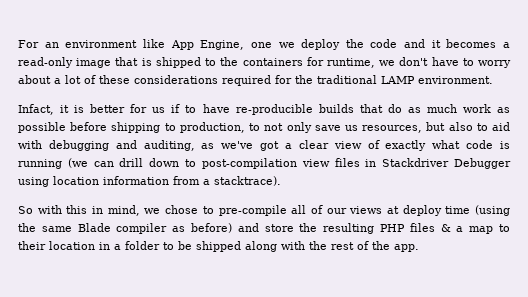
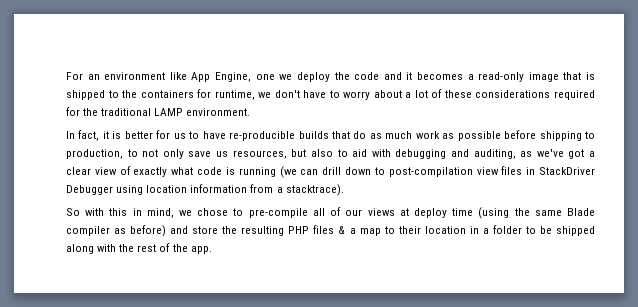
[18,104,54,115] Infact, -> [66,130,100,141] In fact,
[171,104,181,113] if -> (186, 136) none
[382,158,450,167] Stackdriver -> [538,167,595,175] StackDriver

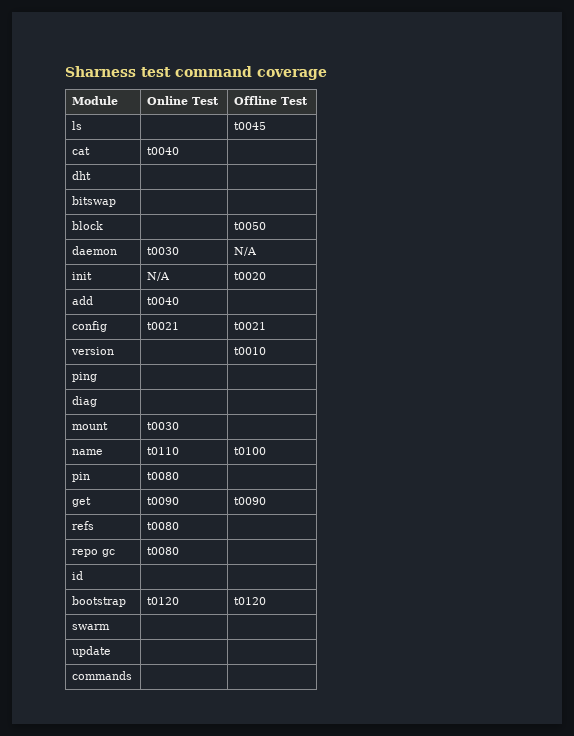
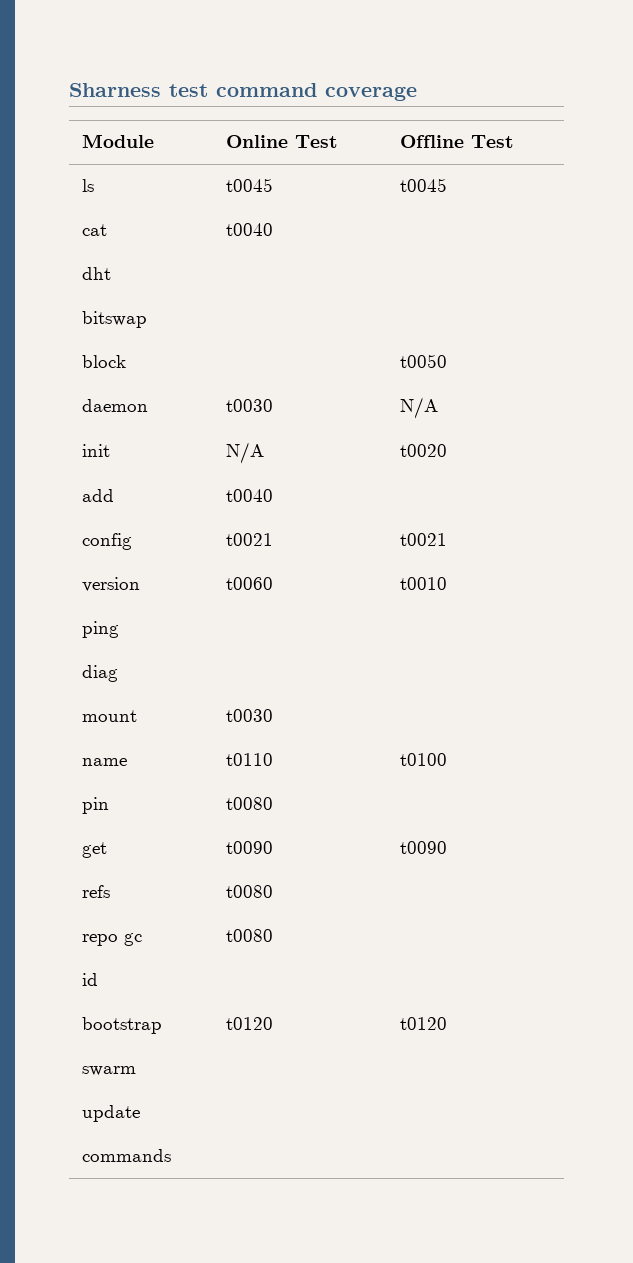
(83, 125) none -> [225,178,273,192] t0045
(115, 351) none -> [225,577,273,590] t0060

==

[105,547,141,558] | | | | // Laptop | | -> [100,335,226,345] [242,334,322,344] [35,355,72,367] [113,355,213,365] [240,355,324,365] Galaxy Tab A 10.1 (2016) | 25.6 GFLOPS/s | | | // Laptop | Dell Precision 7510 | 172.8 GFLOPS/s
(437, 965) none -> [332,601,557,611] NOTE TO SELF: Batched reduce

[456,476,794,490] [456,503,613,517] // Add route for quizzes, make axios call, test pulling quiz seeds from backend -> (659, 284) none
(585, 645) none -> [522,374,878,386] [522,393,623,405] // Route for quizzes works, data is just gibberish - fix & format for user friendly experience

WORK INSTRUCTIONS →
Within the entries above, work out the number of lines that include the string "none" and give only that.

ANSWER AREA →
6